▶ _Problems to work on_
1. Summarize the profile of Eric Utne in two sentences.
2. Copy part of the profile of Eric Utne word for word, beginning at the words "With various fits" and stopping after the words "Neighborhood Salon Association.".

▶ _Provided passage_
- Opening Delimiter -
Eric Utne founded the Utne Reader in 1984. He said he was always an eclectic reader of magazines, and interested in them because they are windows into the arena or discipline they cover. After realizing he couldn’t keep up with all of the compelling stories he wanted to read, he thought there must be others out there like him who would find a digest format of articles appealing. Originally, he thought it was something he’d do from the kitchen table.

“I quoted Ben Franklin in my first editor’s note,” Utne said. “He had published the first magazine in America exactly 250 years before, which eventually became Poor Richard’s Almanac. Franklin said, ‘I’d be deceiving you if I told you I’m publishing this magazine for the public good. I’m doing it because my wife is forcing me to make my work profitable.’ So I pretty much said the same thing; that I was attempting to make some profit from my addiction to magazines.”

With various fits and starts, the Utne Reader grew to over 300,000 paid circulations. The magazine also jumped on board the salon movement when it took off, and eventually had nearly 20,000 participants meeting all over the country in living rooms to discuss to what they were reading and share ideas. They called the initiative the Neighborhood Salon Association.

“I thought, why not introduce our readers to each other?" Utne said. "People were grateful for that, and just the fact that they had the magazine in common was enough to get it going."

Utne said the salon forums revealed that people had a tremendous desire for community. He said that’s what a good magazine can do; facilitate discussion and bring people together.

Utne is also a longtime proponent of Waldorf education, a worldwide education movement that began in 1919 in Germany. All four of his children were Waldorf educated, and he himself taught at City of Lakes Waldorf School in Minneapolis for two years. He says the arts-infused programming and social structure of Waldorf are key components of its mission: “Education from the inside out.”

“Visual arts, music, movement and theater are all part of the curriculum, but it’s also math, science, English and history done through the arts,” Utne said. “It’s unusual among what else is being offered these days. It’s based on social and emotional learning.”

Utne’s late sister was a leading authority on social and emotional learning. Her research, which came out of the writings of Daniel Goleman, found that social and emotional intelligence and empathy significantly boost academic performance in every school social context; from inner-city schools to high-achieving public and private schools.

Social and emotional learning, combined with arts, nature, and appreciation of beauty is central to the Waldorf education approach.

“Working as a class teacher at City of Lakes Waldorf School was the most rewarding work I’ve ever done,” Utne said.

As for Utne’s latest endeavor, he’s about to finish up a book, and a book deal is in the works. 

“I’ve been working on editing the writings and correspondence of my step-grandmother, Brenda Ueland,” Utne said. “She was a Minneapolis feminist and writer who died in 1985 at age 93. She wrote the book, ‘If You Want to Write,’ which Carl Sandberg called the best book on writing ever written. Her voice just leaps off the page. In 1929 she had a brief love affair with Fridtjof Nansen, a Norwegian polar explorer, adventurer, athlete and Nobel Peace Prize winner. They had a year-long correspondence and that’s what I’ve been editing,” Utne said. “I’m about to go to Oslo, Norway to finalize the book deal. I’ve been very intensively involved with it the last few months.”

So why does Utne choose to live in Minneapolis?

“I was born and raised in Saint Paul. I lived out east in my 20s and 30s and thought I’d never come back,” Utne said. But my ex-wife and I came to visit my family when the lilacs were in bloom and she was smitten. My four sons all love Minneapolis as well and though they all live elsewhere, I expect they’ll choose to raise their families here, if and when that time comes.” Utne said.
- Closing Delimiter -
[Saved data entries]
- Opening Delimiter -
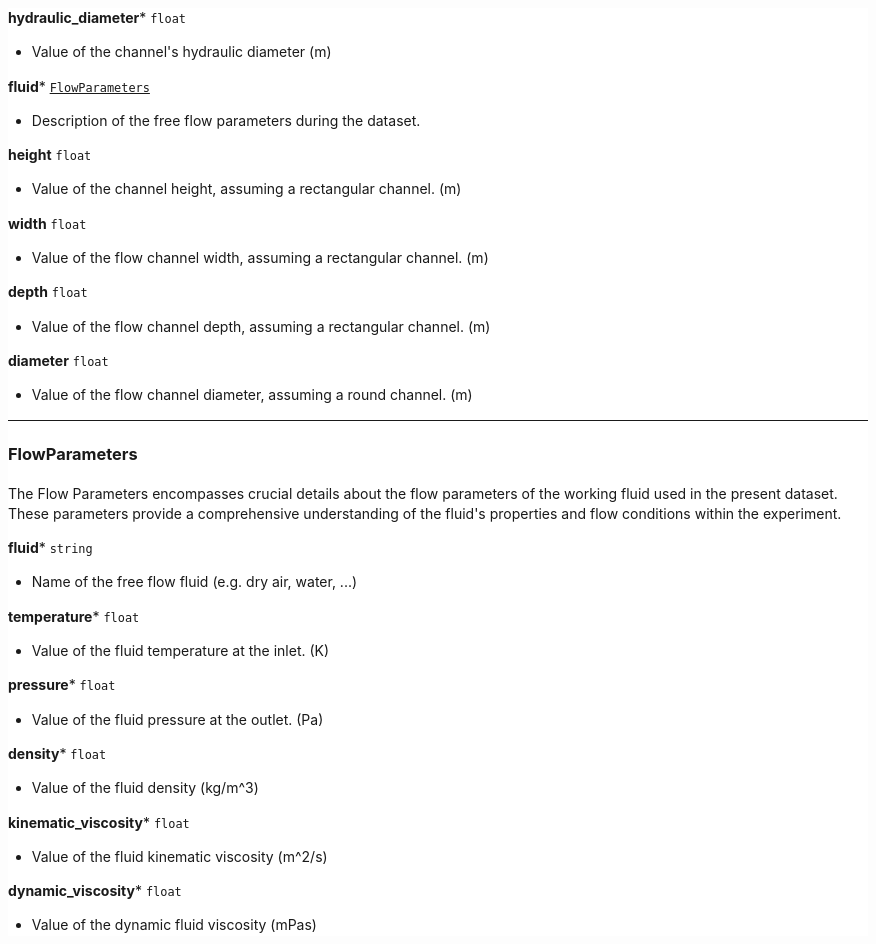 
__hydraulic_diameter__* `float`

- Value of the channel's hydraulic diameter (m)


__fluid__* [`FlowParameters`](#flowparameters)

- Description of the free flow parameters during the dataset.


__height__ `float`

- Value of the channel height, assuming a rectangular channel. (m)


__width__ `float`

- Value of the flow channel width, assuming a rectangular channel. (m)


__depth__ `float`

- Value of the flow channel depth, assuming a rectangular channel. (m)


__diameter__ `float`

- Value of the flow channel diameter, assuming a round channel. (m)


------

### FlowParameters
The Flow Parameters encompasses crucial details about the flow parameters of the working fluid used in the present dataset. These parameters provide a comprehensive understanding of the fluid's properties and flow conditions within the experiment.

__fluid__* `string`

- Name of the free flow fluid (e.g. dry air, water, ...)


__temperature__* `float`

- Value of the fluid temperature at the inlet. (K)


__pressure__* `float`

- Value of the fluid pressure at the outlet. (Pa)


__density__* `float`

- Value of the fluid density (kg/m^3)


__kinematic_viscosity__* `float`

- Value of the fluid kinematic viscosity (m^2/s)


__dynamic_viscosity__* `float`

- Value of the dynamic fluid viscosity (mPas)
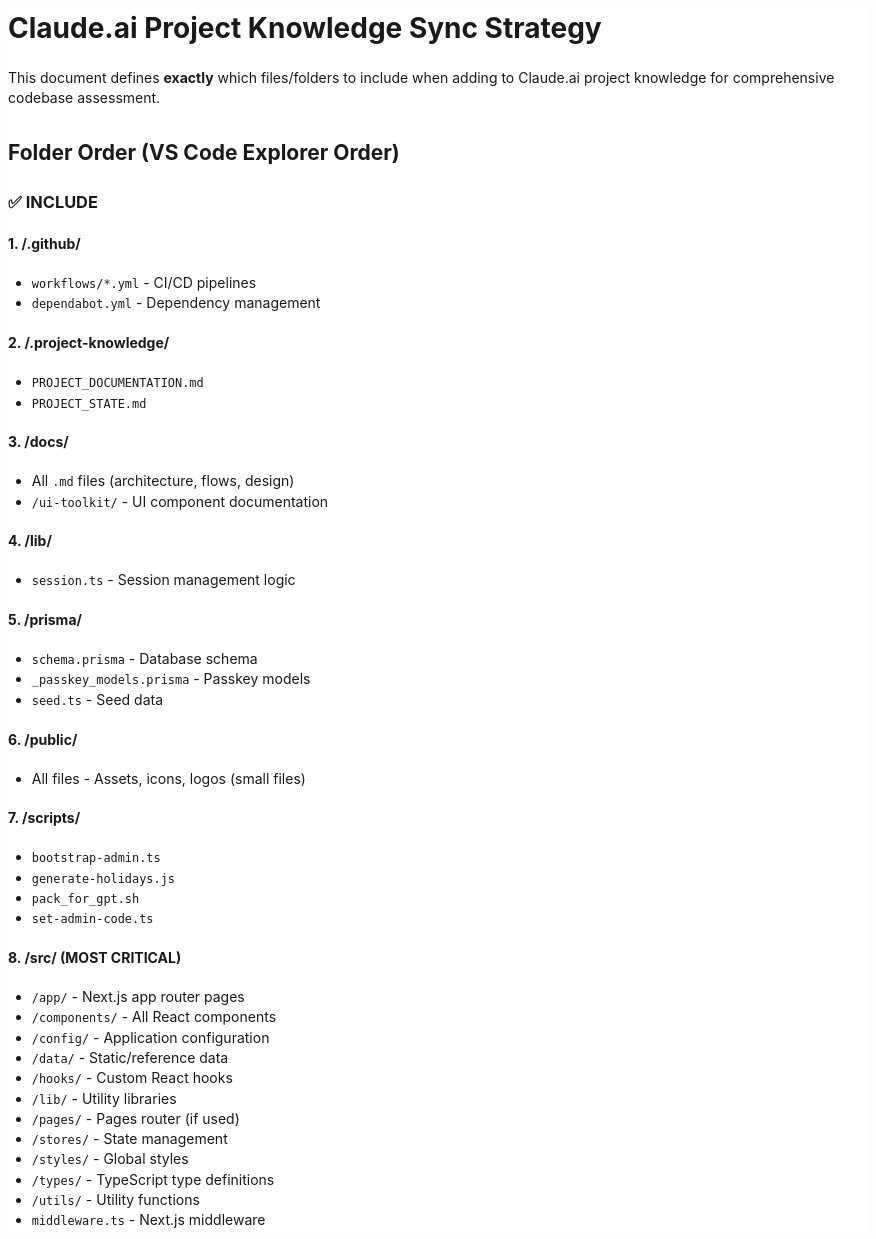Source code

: # Claude.ai Project Knowledge Sync Strategy

This document defines **exactly** which files/folders to include when adding to Claude.ai project knowledge for comprehensive codebase assessment.

## Folder Order (VS Code Explorer Order)

### ✅ INCLUDE

#### 1. **/.github/**
- `workflows/*.yml` - CI/CD pipelines
- `dependabot.yml` - Dependency management

#### 2. **/.project-knowledge/**
- `PROJECT_DOCUMENTATION.md`
- `PROJECT_STATE.md`

#### 3. **/docs/**
- All `.md` files (architecture, flows, design)
- `/ui-toolkit/` - UI component documentation

#### 4. **/lib/**
- `session.ts` - Session management logic

#### 5. **/prisma/**
- `schema.prisma` - Database schema
- `_passkey_models.prisma` - Passkey models
- `seed.ts` - Seed data

#### 6. **/public/**
- All files - Assets, icons, logos (small files)

#### 7. **/scripts/**
- `bootstrap-admin.ts`
- `generate-holidays.js`
- `pack_for_gpt.sh`
- `set-admin-code.ts`

#### 8. **/src/** (MOST CRITICAL)
- `/app/` - Next.js app router pages
- `/components/` - All React components
- `/config/` - Application configuration
- `/data/` - Static/reference data
- `/hooks/` - Custom React hooks
- `/lib/` - Utility libraries
- `/pages/` - Pages router (if used)
- `/stores/` - State management
- `/styles/` - Global styles
- `/types/` - TypeScript type definitions
- `/utils/` - Utility functions
- `middleware.ts` - Next.js middleware
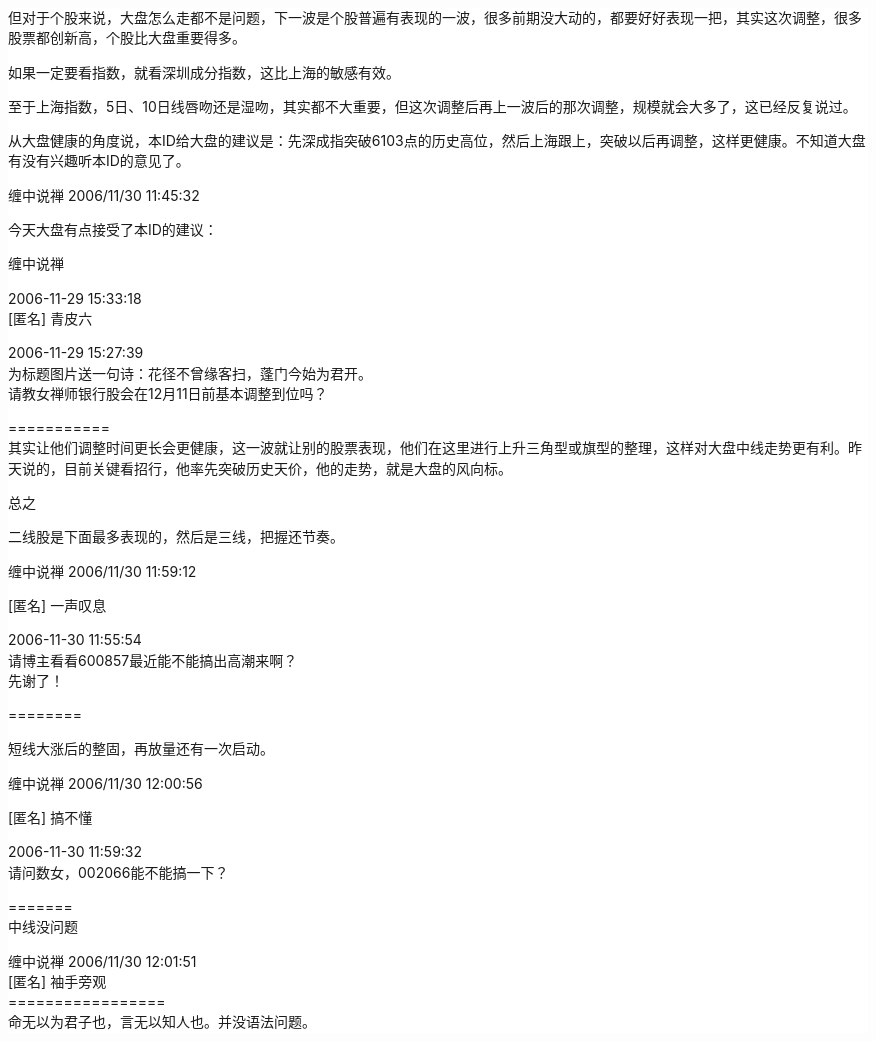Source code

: 但对于个股来说，大盘怎么走都不是问题，下一波是个股普遍有表现的一波，很多前期没大动的，都要好好表现一把，其实这次调整，很多股票都创新高，个股比大盘重要得多。

如果一定要看指数，就看深圳成分指数，这比上海的敏感有效。

至于上海指数，5日、10日线唇吻还是湿吻，其实都不大重要，但这次调整后再上一波后的那次调整，规模就会大多了，这已经反复说过。

从大盘健康的角度说，本ID给大盘的建议是：先深成指突破6103点的历史高位，然后上海跟上，突破以后再调整，这样更健康。不知道大盘有没有兴趣听本ID的意见了。 
</div>

<div class='blog-comment'>
<span class='blog-comment-chan'>缠中说禅</span> 2006/11/30 11:45:32<br/>

今天大盘有点接受了本ID的建议：

缠中说禅 

 
2006-11-29 15:33:18 <br/>
[匿名] 青皮六 


2006-11-29 15:27:39 <br/>
为标题图片送一句诗：花径不曾缘客扫，蓬门今始为君开。<br/>
请教女禅师银行股会在12月11日前基本调整到位吗？ 

===========<br/>
其实让他们调整时间更长会更健康，这一波就让别的股票表现，他们在这里进行上升三角型或旗型的整理，这样对大盘中线走势更有利。昨天说的，目前关键看招行，他率先突破历史天价，他的走势，就是大盘的风向标。 


总之
 
二线股是下面最多表现的，然后是三线，把握还节奏。
</div>

<div class='blog-comment'>
<span class='blog-comment-chan'>缠中说禅</span> 2006/11/30 11:59:12<br/>

[匿名] 一声叹息 

 
2006-11-30 11:55:54 <br/>
请博主看看600857最近能不能搞出高潮来啊？<br/>
先谢了！ 
 
========<br/>

短线大涨后的整固，再放量还有一次启动。
</div>

<div class='blog-comment'>
<span class='blog-comment-chan'>缠中说禅</span> 2006/11/30 12:00:56<br/>

[匿名] 搞不懂 

 
2006-11-30 11:59:32 <br/>
请问数女，002066能不能搞一下？ 
 
=======<br/>
中线没问题
</div>

<div class='blog-comment'>
<span class='blog-comment-chan'>缠中说禅</span> 2006/11/30 12:01:51<br/>
[匿名] 袖手旁观 <br/>
=================<br/>
命无以为君子也，言无以知人也。并没语法问题。
</div>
- Closing Delimiter -
▶ _Replies_
1. Eric Utne founded the Utne Reader in 1984 in a digest format of articles, and it grew to over 300,000 paid circulations and launched the Neighborhood Salon Association, which had nearly 20,000 participants. He is a longtime proponent of Waldorf education who taught at City of Lakes Waldorf School in Minneapolis, and he is now editing the writings and correspondence of his step-grandmother, Brenda Ueland, for a book.

2.
With various fits and starts, the Utne Reader grew to over 300,000 paid circulations. The magazine also jumped on board the salon movement when it took off, and eventually had nearly 20,000 participants meeting all over the country in living rooms to discuss to what they were reading and share ideas. They called the initiative the Neighborhood Salon Association.